++++ 原文 ++++
5年ほど前に「たった15秒の一生」というお話(平成17年9月号)をしたことがありました。

この太陽系が銀河を回る時間を一宇宙というのですが、それを一年にすると、人の百年の生涯は、たった15秒になるということで、その15秒をどう生きるか、というお話でした。

人間の一生は終わってみれば短く、15秒のように思えるかもしれませんが、実際に生きている今を考えれば、長い道のりであるといえます。

家康は、「人の一生は重荷を背負って長い坂道を登るようなものだ」という意味のことを言っていますが、苦しみという荷を、何度も背負い、谷から谷へと運びながら、生きていかなくてはなりません。

時には、苦という荷を投げ出したくなるときもありますが、ゆっくり歩めばできないことはありません。要はあきらめないで、逃げないで、たんたんと我が道をゆくことです。

109才まで生きられた京都の清水寺の管主をしていた大西良慶という和尚さまがおられました。

何冊も本を書いていますが、そのなかに、こんな言葉があったので、色紙にかいて、床の間におき、何度もその言葉を繰り返し読み、自戒しています。

どうしても本当のものを作るには時間をかけなければならん。
++++ 提供データ ++++
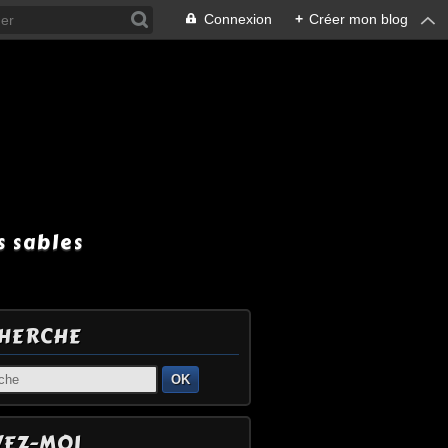
Connexion
+
Créer mon blog
 sables
HERCHE
OK
VEZ-MOI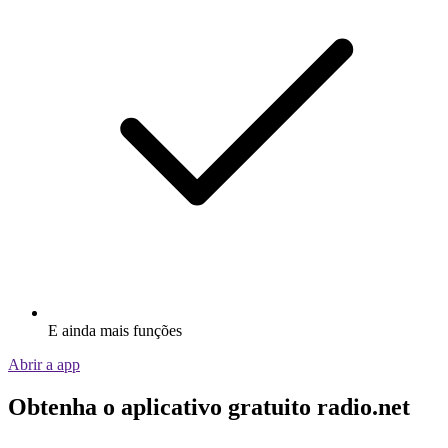
E ainda mais funções
Abrir a app
Obtenha o aplicativo gratuito radio.net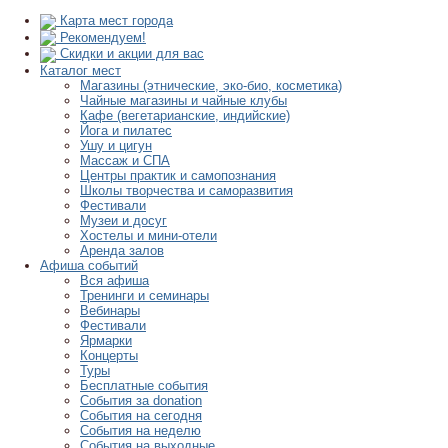
Карта мест города
Рекомендуем!
Скидки и акции для вас
Каталог мест
Магазины (этнические, эко-био, косметика)
Чайные магазины и чайные клубы
Кафе (вегетарианские, индийские)
Йога и пилатес
Ушу и цигун
Массаж и СПА
Центры практик и самопознания
Школы творчества и саморазвития
Фестивали
Музеи и досуг
Хостелы и мини-отели
Аренда залов
Афиша событий
Вся афиша
Тренинги и семинары
Вебинары
Фестивали
Ярмарки
Концерты
Туры
Бесплатные события
События за donation
События на сегодня
События на неделю
События на выходные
++++
— 課題 1 —
原文によると、清水寺の管主をしていた大西良慶は何才まで生きたか。
— 課題 2 —
原文の「家康は、「人の一生は重荷を背」から「いう和尚さまがおられました。」までを、一字も変えずに書き写すこと。
— 課題 3 —
人の一生について述べた原文を、最後の文の後から書き継ぐこと。
一覧は原文とは関係がない。

— 回答欄 1 —
109才まで生きた。

— 回答欄 2 —
家康は、「人の一生は重荷を背負って長い坂道を登るようなものだ」という意味のことを言っていますが、苦しみという荷を、何度も背負い、谷から谷へと運びながら、生きていかなくてはなりません。

時には、苦という荷を投げ出したくなるときもありますが、ゆっくり歩めばできないことはありません。要はあきらめないで、逃げないで、たんたんと我が道をゆくことです。

109才まで生きられた京都の清水寺の管主をしていた大西良慶という和尚さまがおられました。

— 回答欄 3 —
悟りにしてもこれと同じようにいっぺんに悟ってはいかん。
自然に熟して甘くなるのが一番いい。
だから、急ぐことはいらん

悟りとは、真実の生き方ですから、それを自分のものにするために、苦という荷を背負うこともあるし、悲しみという荷を背負うこともあるわけです。

そんなさまざまな人生の出会いのなかで、急ぐことなく、しかもあきらめないで、真実の生き方を発見していくことは、人生の醍醐味ともいえます。

大宇宙からみれば人間の一生はたった15秒であって、カゲロウのような一生ですが、自分の人生をしっかり生きて、そこから発見した真実の生き方は、転生という時の流れの中で、永遠の光を放ち大切な宝となっていくのです。

急ぐことなく、今のこの時を大切に生きていきましょう。